--- START OF Data lines ---

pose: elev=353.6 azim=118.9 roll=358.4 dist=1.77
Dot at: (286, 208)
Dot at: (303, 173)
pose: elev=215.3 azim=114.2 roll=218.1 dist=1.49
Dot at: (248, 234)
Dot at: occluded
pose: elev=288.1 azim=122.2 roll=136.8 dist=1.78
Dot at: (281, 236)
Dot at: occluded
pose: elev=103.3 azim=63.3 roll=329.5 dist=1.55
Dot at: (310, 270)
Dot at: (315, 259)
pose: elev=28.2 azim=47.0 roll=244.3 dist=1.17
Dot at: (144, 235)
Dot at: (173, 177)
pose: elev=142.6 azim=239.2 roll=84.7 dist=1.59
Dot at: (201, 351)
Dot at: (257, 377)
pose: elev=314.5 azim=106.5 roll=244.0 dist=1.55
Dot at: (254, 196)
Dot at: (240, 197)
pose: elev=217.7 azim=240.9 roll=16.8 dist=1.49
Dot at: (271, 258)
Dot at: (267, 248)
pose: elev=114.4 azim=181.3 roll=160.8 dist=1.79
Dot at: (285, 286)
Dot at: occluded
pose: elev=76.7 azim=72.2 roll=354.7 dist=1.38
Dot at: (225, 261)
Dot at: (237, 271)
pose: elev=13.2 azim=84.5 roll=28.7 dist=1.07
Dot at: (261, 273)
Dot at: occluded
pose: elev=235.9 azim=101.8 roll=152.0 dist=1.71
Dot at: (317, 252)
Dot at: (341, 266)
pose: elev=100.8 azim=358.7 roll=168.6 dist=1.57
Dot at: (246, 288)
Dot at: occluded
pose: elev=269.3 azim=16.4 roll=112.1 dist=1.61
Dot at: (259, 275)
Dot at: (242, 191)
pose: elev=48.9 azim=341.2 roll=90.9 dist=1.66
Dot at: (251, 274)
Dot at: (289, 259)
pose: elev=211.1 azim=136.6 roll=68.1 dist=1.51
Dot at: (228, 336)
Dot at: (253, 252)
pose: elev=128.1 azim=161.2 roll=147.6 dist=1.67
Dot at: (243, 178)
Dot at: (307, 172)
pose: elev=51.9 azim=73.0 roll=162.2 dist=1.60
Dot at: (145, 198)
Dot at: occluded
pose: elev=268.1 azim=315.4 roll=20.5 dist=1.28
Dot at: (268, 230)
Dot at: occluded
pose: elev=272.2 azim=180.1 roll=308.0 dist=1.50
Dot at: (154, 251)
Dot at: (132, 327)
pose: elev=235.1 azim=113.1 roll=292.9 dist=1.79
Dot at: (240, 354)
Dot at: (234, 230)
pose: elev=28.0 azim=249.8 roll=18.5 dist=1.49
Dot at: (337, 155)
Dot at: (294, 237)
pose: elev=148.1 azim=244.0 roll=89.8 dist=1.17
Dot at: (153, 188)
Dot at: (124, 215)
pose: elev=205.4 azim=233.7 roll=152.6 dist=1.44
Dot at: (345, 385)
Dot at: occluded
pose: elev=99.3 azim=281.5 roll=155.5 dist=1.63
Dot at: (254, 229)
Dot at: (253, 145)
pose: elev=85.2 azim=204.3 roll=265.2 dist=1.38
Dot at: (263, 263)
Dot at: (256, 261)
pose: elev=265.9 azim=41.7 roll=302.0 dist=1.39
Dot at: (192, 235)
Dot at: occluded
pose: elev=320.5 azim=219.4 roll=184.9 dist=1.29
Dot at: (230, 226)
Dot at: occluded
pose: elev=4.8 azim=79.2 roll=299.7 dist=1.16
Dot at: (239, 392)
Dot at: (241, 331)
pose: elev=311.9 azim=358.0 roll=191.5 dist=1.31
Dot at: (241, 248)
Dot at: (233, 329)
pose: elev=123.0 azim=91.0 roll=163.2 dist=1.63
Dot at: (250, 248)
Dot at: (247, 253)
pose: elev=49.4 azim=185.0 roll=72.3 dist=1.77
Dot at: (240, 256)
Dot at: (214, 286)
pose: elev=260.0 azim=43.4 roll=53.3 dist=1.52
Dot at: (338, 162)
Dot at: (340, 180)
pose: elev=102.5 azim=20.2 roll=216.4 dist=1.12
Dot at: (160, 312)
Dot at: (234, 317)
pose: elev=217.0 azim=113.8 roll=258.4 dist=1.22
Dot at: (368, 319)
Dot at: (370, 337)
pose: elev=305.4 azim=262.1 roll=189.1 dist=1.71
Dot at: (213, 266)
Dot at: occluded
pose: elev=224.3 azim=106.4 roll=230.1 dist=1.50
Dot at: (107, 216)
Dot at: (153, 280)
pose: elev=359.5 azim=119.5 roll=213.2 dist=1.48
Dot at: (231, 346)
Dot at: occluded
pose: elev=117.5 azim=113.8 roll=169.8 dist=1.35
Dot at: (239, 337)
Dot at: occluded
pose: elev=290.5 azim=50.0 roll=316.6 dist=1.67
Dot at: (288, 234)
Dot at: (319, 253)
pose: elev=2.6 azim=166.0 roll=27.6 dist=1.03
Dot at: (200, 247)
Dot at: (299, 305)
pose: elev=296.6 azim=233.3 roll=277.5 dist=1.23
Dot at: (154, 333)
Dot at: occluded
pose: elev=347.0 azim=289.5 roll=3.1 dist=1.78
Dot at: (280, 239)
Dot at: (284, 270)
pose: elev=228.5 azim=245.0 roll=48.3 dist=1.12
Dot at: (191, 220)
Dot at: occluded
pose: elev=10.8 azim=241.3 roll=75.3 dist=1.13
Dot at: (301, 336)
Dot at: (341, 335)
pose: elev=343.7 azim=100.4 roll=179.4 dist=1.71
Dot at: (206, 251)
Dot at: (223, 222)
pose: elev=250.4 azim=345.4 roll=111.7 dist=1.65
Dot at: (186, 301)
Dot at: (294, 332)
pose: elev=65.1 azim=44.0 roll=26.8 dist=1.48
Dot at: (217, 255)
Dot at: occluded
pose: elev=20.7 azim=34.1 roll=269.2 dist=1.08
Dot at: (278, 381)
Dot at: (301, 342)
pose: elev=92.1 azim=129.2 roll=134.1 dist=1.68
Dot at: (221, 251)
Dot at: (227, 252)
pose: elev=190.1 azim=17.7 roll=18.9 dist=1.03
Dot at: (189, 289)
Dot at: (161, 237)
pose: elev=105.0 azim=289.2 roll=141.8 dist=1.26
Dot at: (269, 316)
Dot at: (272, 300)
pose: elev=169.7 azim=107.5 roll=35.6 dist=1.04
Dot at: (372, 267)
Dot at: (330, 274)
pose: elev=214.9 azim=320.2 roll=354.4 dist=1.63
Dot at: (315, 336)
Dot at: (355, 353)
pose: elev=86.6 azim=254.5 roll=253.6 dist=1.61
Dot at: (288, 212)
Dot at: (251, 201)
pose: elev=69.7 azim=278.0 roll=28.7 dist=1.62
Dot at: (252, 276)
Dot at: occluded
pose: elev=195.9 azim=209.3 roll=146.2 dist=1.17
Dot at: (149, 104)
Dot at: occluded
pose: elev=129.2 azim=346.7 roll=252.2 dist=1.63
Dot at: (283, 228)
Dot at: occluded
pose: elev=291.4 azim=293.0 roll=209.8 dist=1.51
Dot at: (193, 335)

--- END OF Data lines ---

Task brief ▸ Edit the rows above so that every "pose" becomes "view", and leave everything else unchanged.

Result of this exercise ▸
view: elev=353.6 azim=118.9 roll=358.4 dist=1.77
Dot at: (286, 208)
Dot at: (303, 173)
view: elev=215.3 azim=114.2 roll=218.1 dist=1.49
Dot at: (248, 234)
Dot at: occluded
view: elev=288.1 azim=122.2 roll=136.8 dist=1.78
Dot at: (281, 236)
Dot at: occluded
view: elev=103.3 azim=63.3 roll=329.5 dist=1.55
Dot at: (310, 270)
Dot at: (315, 259)
view: elev=28.2 azim=47.0 roll=244.3 dist=1.17
Dot at: (144, 235)
Dot at: (173, 177)
view: elev=142.6 azim=239.2 roll=84.7 dist=1.59
Dot at: (201, 351)
Dot at: (257, 377)
view: elev=314.5 azim=106.5 roll=244.0 dist=1.55
Dot at: (254, 196)
Dot at: (240, 197)
view: elev=217.7 azim=240.9 roll=16.8 dist=1.49
Dot at: (271, 258)
Dot at: (267, 248)
view: elev=114.4 azim=181.3 roll=160.8 dist=1.79
Dot at: (285, 286)
Dot at: occluded
view: elev=76.7 azim=72.2 roll=354.7 dist=1.38
Dot at: (225, 261)
Dot at: (237, 271)
view: elev=13.2 azim=84.5 roll=28.7 dist=1.07
Dot at: (261, 273)
Dot at: occluded
view: elev=235.9 azim=101.8 roll=152.0 dist=1.71
Dot at: (317, 252)
Dot at: (341, 266)
view: elev=100.8 azim=358.7 roll=168.6 dist=1.57
Dot at: (246, 288)
Dot at: occluded
view: elev=269.3 azim=16.4 roll=112.1 dist=1.61
Dot at: (259, 275)
Dot at: (242, 191)
view: elev=48.9 azim=341.2 roll=90.9 dist=1.66
Dot at: (251, 274)
Dot at: (289, 259)
view: elev=211.1 azim=136.6 roll=68.1 dist=1.51
Dot at: (228, 336)
Dot at: (253, 252)
view: elev=128.1 azim=161.2 roll=147.6 dist=1.67
Dot at: (243, 178)
Dot at: (307, 172)
view: elev=51.9 azim=73.0 roll=162.2 dist=1.60
Dot at: (145, 198)
Dot at: occluded
view: elev=268.1 azim=315.4 roll=20.5 dist=1.28
Dot at: (268, 230)
Dot at: occluded
view: elev=272.2 azim=180.1 roll=308.0 dist=1.50
Dot at: (154, 251)
Dot at: (132, 327)
view: elev=235.1 azim=113.1 roll=292.9 dist=1.79
Dot at: (240, 354)
Dot at: (234, 230)
view: elev=28.0 azim=249.8 roll=18.5 dist=1.49
Dot at: (337, 155)
Dot at: (294, 237)
view: elev=148.1 azim=244.0 roll=89.8 dist=1.17
Dot at: (153, 188)
Dot at: (124, 215)
view: elev=205.4 azim=233.7 roll=152.6 dist=1.44
Dot at: (345, 385)
Dot at: occluded
view: elev=99.3 azim=281.5 roll=155.5 dist=1.63
Dot at: (254, 229)
Dot at: (253, 145)
view: elev=85.2 azim=204.3 roll=265.2 dist=1.38
Dot at: (263, 263)
Dot at: (256, 261)
view: elev=265.9 azim=41.7 roll=302.0 dist=1.39
Dot at: (192, 235)
Dot at: occluded
view: elev=320.5 azim=219.4 roll=184.9 dist=1.29
Dot at: (230, 226)
Dot at: occluded
view: elev=4.8 azim=79.2 roll=299.7 dist=1.16
Dot at: (239, 392)
Dot at: (241, 331)
view: elev=311.9 azim=358.0 roll=191.5 dist=1.31
Dot at: (241, 248)
Dot at: (233, 329)
view: elev=123.0 azim=91.0 roll=163.2 dist=1.63
Dot at: (250, 248)
Dot at: (247, 253)
view: elev=49.4 azim=185.0 roll=72.3 dist=1.77
Dot at: (240, 256)
Dot at: (214, 286)
view: elev=260.0 azim=43.4 roll=53.3 dist=1.52
Dot at: (338, 162)
Dot at: (340, 180)
view: elev=102.5 azim=20.2 roll=216.4 dist=1.12
Dot at: (160, 312)
Dot at: (234, 317)
view: elev=217.0 azim=113.8 roll=258.4 dist=1.22
Dot at: (368, 319)
Dot at: (370, 337)
view: elev=305.4 azim=262.1 roll=189.1 dist=1.71
Dot at: (213, 266)
Dot at: occluded
view: elev=224.3 azim=106.4 roll=230.1 dist=1.50
Dot at: (107, 216)
Dot at: (153, 280)
view: elev=359.5 azim=119.5 roll=213.2 dist=1.48
Dot at: (231, 346)
Dot at: occluded
view: elev=117.5 azim=113.8 roll=169.8 dist=1.35
Dot at: (239, 337)
Dot at: occluded
view: elev=290.5 azim=50.0 roll=316.6 dist=1.67
Dot at: (288, 234)
Dot at: (319, 253)
view: elev=2.6 azim=166.0 roll=27.6 dist=1.03
Dot at: (200, 247)
Dot at: (299, 305)
view: elev=296.6 azim=233.3 roll=277.5 dist=1.23
Dot at: (154, 333)
Dot at: occluded
view: elev=347.0 azim=289.5 roll=3.1 dist=1.78
Dot at: (280, 239)
Dot at: (284, 270)
view: elev=228.5 azim=245.0 roll=48.3 dist=1.12
Dot at: (191, 220)
Dot at: occluded
view: elev=10.8 azim=241.3 roll=75.3 dist=1.13
Dot at: (301, 336)
Dot at: (341, 335)
view: elev=343.7 azim=100.4 roll=179.4 dist=1.71
Dot at: (206, 251)
Dot at: (223, 222)
view: elev=250.4 azim=345.4 roll=111.7 dist=1.65
Dot at: (186, 301)
Dot at: (294, 332)
view: elev=65.1 azim=44.0 roll=26.8 dist=1.48
Dot at: (217, 255)
Dot at: occluded
view: elev=20.7 azim=34.1 roll=269.2 dist=1.08
Dot at: (278, 381)
Dot at: (301, 342)
view: elev=92.1 azim=129.2 roll=134.1 dist=1.68
Dot at: (221, 251)
Dot at: (227, 252)
view: elev=190.1 azim=17.7 roll=18.9 dist=1.03
Dot at: (189, 289)
Dot at: (161, 237)
view: elev=105.0 azim=289.2 roll=141.8 dist=1.26
Dot at: (269, 316)
Dot at: (272, 300)
view: elev=169.7 azim=107.5 roll=35.6 dist=1.04
Dot at: (372, 267)
Dot at: (330, 274)
view: elev=214.9 azim=320.2 roll=354.4 dist=1.63
Dot at: (315, 336)
Dot at: (355, 353)
view: elev=86.6 azim=254.5 roll=253.6 dist=1.61
Dot at: (288, 212)
Dot at: (251, 201)
view: elev=69.7 azim=278.0 roll=28.7 dist=1.62
Dot at: (252, 276)
Dot at: occluded
view: elev=195.9 azim=209.3 roll=146.2 dist=1.17
Dot at: (149, 104)
Dot at: occluded
view: elev=129.2 azim=346.7 roll=252.2 dist=1.63
Dot at: (283, 228)
Dot at: occluded
view: elev=291.4 azim=293.0 roll=209.8 dist=1.51
Dot at: (193, 335)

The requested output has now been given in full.